Pero lo que ocurre es que sólo tenemos el testimonio de algunos moribundos, salvados in extremis, ningún testimonio de difuntos, los muertos no hablan, y, por lo tanto, no sabemos si segundos antes de morir vemos desfilar nuestras vidas, porque eso sólo lo han podido afirmar algunos vivos, quienes en un momento creyeron que iban a morir. Y la diferencia es notable entre creer, incluso con motivos obvios, que te vas a morir y morir de verdad.

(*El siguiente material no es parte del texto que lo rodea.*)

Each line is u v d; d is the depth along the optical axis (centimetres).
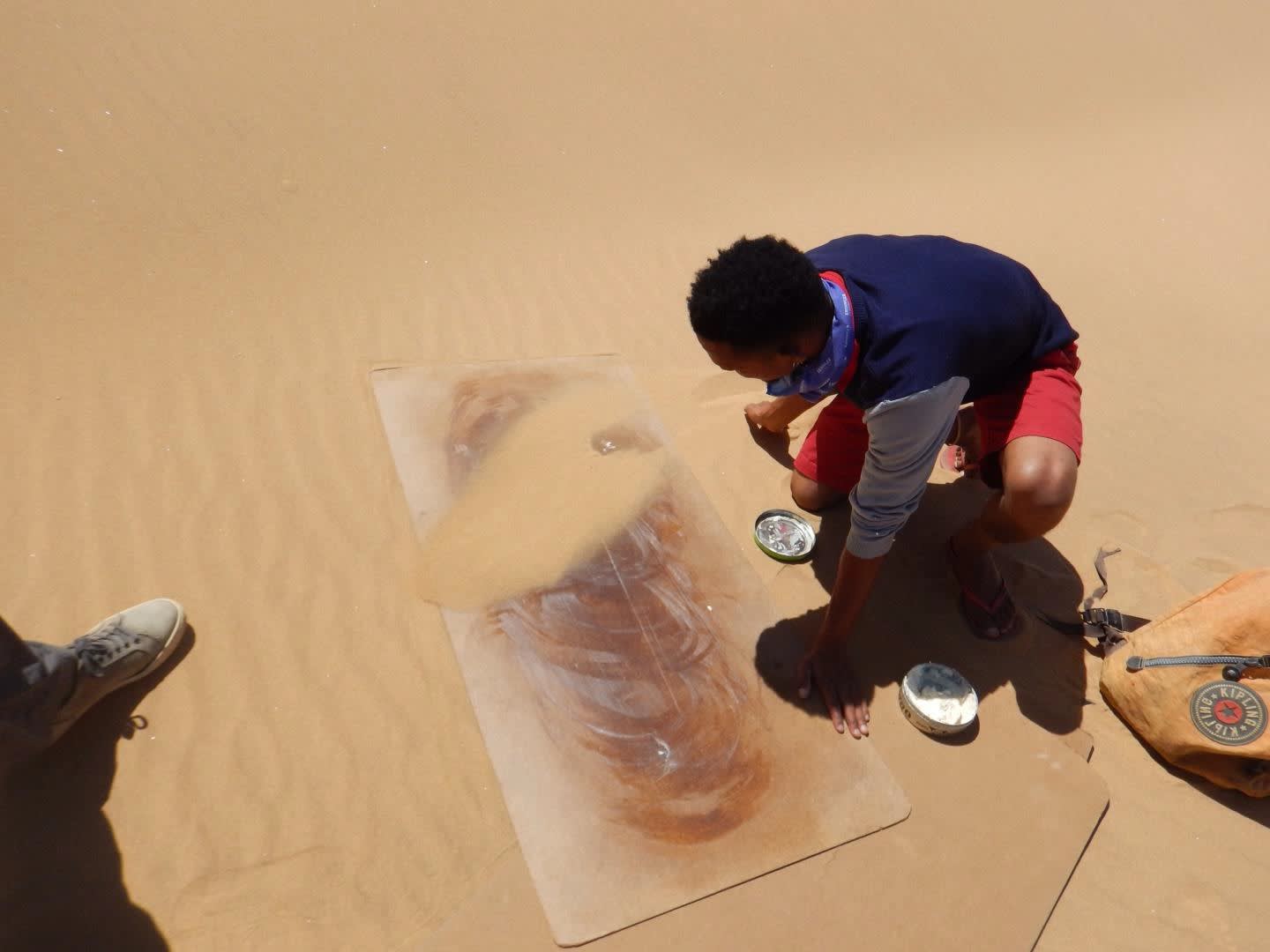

No estoy diciendo que una mudanza pueda equipararse a la muerte, todos los segundos alguien cambia de domicilio, de ciudad, de país, por el ancho mundo, ni siquiera que ese dicho francés que titula mi crónica (Partir, c’est mourir un peu, algo así como “irse es un poco como morir”) sea cierta, depende. Muchas veces, irse, marcharse, puede ser una liberación, el inicio de una nueva aventura, de una nueva vida, pero en el caso concreto de esta mudanza mía se me vino a la mente la comparación con la leyenda de la vida reapareciendo en unos instantes en la memoria de algunos moribundos. El gigantesco desorden de la tonelada de papeles, cartas, fotos, folletos y documentos que había acumulado durante más de cuarenta años en ese piso y en su sótano, adónde además no había llegado desnudo y sin mancha, como un recién nacido, sino ya entrado en años y ya cargado de libros y papeles. Pero, claro, muchos menos.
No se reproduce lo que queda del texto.